* Sayfa alıntısı *
>>>

1868’de Doğu Karadeniz’e gelip burada beş yıl kalan İngiliz konsolosu
W.Pelgrave, Hemşinlilerin ‘Ayı Avcıları’ olarak tanındıklarını ve genellikle
silahlı olduklarını yazmıştır ki bir bakıma bu bugün de geçerlidir. Yaşanan
olaylar yalnızca insanların değil ayılarında insanları avladıkları hatta bazen
onları afiyetle yediklerini de gösteriyor;
İsmail’i ayuyedii !
ismail’iayuyediiiii !
Hahonç’da bu çığlıklar 1950’li yıllarda duyulacaktır. Yunusler’un İsmail’i
ayı gerçektende yemiş bitirmiştir. Karakaş Saadet (d.1940) on yaşlarında bir
çocuk iken bu çığlıkları duyduğunu ve
köylülerin silahlarını kuşandıktan sonra koşarak İsmail’i aramaya
gittiklerini çok iyi hatırlıyor. İsmail ne yazık ki şehit düşmüştür. Bu
tarihten sonra ayılar Hahonç’tan kimseyi yememiştir ama bir ayı, Peçon Niyazi’yi fena tartaklamış, belki de
İsmail’den daha beter bir hale sokmuştur.
Yetumoğli Ahmet’in (d.1955) anlattığına göre, Hulusi ile Niyazi bir kış
sabahı karlı bir havada alafa giderler; ormanın derinliklerinde ilerlerken Niyazi
birdenbire bir ayının inine girdiğini ve ayıyla neredeyse burun buruna
geldiğini farkeder. Ayı, bu haddini bilmez adamın kendisini derin uykusundan
uyandırdığı için -belki de karakış
ortasında Allah’ın ayağına gönderdiği nimeti geri çevirmemek içindir- ayağa kalkmış, Niyazi’nın üzerine yürümüş ve
derhal bir pençe atarak Niyazi’nın saçlarını başının derisiyle birlikte yüzmüş,
koparmış ve bir kenara atmıştır. Niyazi ve ayı karların içinde boğuşarakgözden
kaybolurken Hulusi orada adeta korkudan donakalmıştır; çok geçmeden Niyazi ile
meşgul olan ayının kendisini unuttuğunu hatta pek de farkedemediğini anlamış,
derin bir nefes alarak Hasan’ı kaderiyle başbaşa bırakmışoradan sessizce sıvışarak köyün
yolunu tutmuştur. Köye vardığında derhal köyün önde gelen şahsiyetlerinden
Muhtaroğli Mahmut’un evine gitmiş ve ona
şöyle söylemiştir;
- Mahmut, bizum Niyazi’yi ayu yedi!

<<<

* Veriler *
>>>

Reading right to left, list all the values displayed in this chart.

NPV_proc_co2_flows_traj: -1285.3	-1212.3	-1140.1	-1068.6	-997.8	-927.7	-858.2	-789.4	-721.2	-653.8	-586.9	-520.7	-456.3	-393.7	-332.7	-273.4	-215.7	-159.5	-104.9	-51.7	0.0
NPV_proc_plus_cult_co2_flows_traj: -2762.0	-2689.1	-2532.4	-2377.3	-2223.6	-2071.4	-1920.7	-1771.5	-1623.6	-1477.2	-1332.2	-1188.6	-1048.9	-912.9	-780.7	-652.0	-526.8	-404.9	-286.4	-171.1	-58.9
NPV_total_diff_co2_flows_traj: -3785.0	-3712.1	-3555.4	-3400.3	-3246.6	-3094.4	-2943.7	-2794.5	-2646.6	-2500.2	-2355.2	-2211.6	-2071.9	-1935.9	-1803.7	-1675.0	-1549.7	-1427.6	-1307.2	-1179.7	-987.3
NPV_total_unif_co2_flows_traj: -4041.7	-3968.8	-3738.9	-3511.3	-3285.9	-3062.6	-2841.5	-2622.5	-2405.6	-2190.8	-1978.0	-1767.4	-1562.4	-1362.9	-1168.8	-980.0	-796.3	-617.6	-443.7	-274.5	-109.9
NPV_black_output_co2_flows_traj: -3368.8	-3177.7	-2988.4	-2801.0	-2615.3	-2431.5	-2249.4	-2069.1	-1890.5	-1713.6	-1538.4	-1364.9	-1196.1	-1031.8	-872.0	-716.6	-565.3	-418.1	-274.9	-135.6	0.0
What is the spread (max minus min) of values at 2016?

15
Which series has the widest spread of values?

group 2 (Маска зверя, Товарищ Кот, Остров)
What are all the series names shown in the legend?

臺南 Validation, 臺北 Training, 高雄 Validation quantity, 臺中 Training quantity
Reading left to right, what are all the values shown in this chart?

<<<

* Bilgileri kullanarak *
a) Kayıtların tamamında "values" ifadesini "figures" ile değiştirerek kayıtları yeniden yazınız; geri kalan her şey olduğu gibi kalsın.
b) Hemşinliler ile ayılar hakkındaki metni kaldığı yerden sürdürünüz.
Metin ile kayıtlar arasında hiçbir bağlantı yoktur.

* Sıralı çıktılar *
a)
Reading right to left, list all the figures displayed in this chart.

NPV_proc_co2_flows_traj: -1285.3	-1212.3	-1140.1	-1068.6	-997.8	-927.7	-858.2	-789.4	-721.2	-653.8	-586.9	-520.7	-456.3	-393.7	-332.7	-273.4	-215.7	-159.5	-104.9	-51.7	0.0
NPV_proc_plus_cult_co2_flows_traj: -2762.0	-2689.1	-2532.4	-2377.3	-2223.6	-2071.4	-1920.7	-1771.5	-1623.6	-1477.2	-1332.2	-1188.6	-1048.9	-912.9	-780.7	-652.0	-526.8	-404.9	-286.4	-171.1	-58.9
NPV_total_diff_co2_flows_traj: -3785.0	-3712.1	-3555.4	-3400.3	-3246.6	-3094.4	-2943.7	-2794.5	-2646.6	-2500.2	-2355.2	-2211.6	-2071.9	-1935.9	-1803.7	-1675.0	-1549.7	-1427.6	-1307.2	-1179.7	-987.3
NPV_total_unif_co2_flows_traj: -4041.7	-3968.8	-3738.9	-3511.3	-3285.9	-3062.6	-2841.5	-2622.5	-2405.6	-2190.8	-1978.0	-1767.4	-1562.4	-1362.9	-1168.8	-980.0	-796.3	-617.6	-443.7	-274.5	-109.9
NPV_black_output_co2_flows_traj: -3368.8	-3177.7	-2988.4	-2801.0	-2615.3	-2431.5	-2249.4	-2069.1	-1890.5	-1713.6	-1538.4	-1364.9	-1196.1	-1031.8	-872.0	-716.6	-565.3	-418.1	-274.9	-135.6	0.0
What is the spread (max minus min) of figures at 2016?

15
Which series has the widest spread of figures?

group 2 (Маска зверя, Товарищ Кот, Остров)
What are all the series names shown in the legend?

臺南 Validation, 臺北 Training, 高雄 Validation quantity, 臺中 Training quantity
Reading left to right, what are all the figures shown in this chart?

b)
Muhtaroğlu Mahmut Hulusi’ye inanmak istemeyince Hulusi’ın Niyazi’nin ‘başının postini’ ona göstererek şöyle
der;
- Bağa inonmeyisen aha bak Niyazi’nun
başinin postini da aldum geturdum
Niyazi’nin başının ‘postini’ inceleyen
Mahmut şaşkınlıkla şöyle der ;
- Bu hekisetten da bizum Niyazi’un başinun
postidur.
Haberi aldığında çorbasını içmekte olan Muhtaroğli Mahmut, ‘posti’ görüp de işin ciddiyetinin
farkına vardığında derhal tüfeğini
kuşanıp Hasan’ın yardımına koşması gerekirken, epeyce bir korku ve paniğe
kapılmış olacak ki işi ağırdan almak istemiş ve bugün bile köylülerin anlatıp
güldüğü şu yanıtı vermiştir;
- Habu çorbomi içup biturmeden hiç bi
yere gidemem!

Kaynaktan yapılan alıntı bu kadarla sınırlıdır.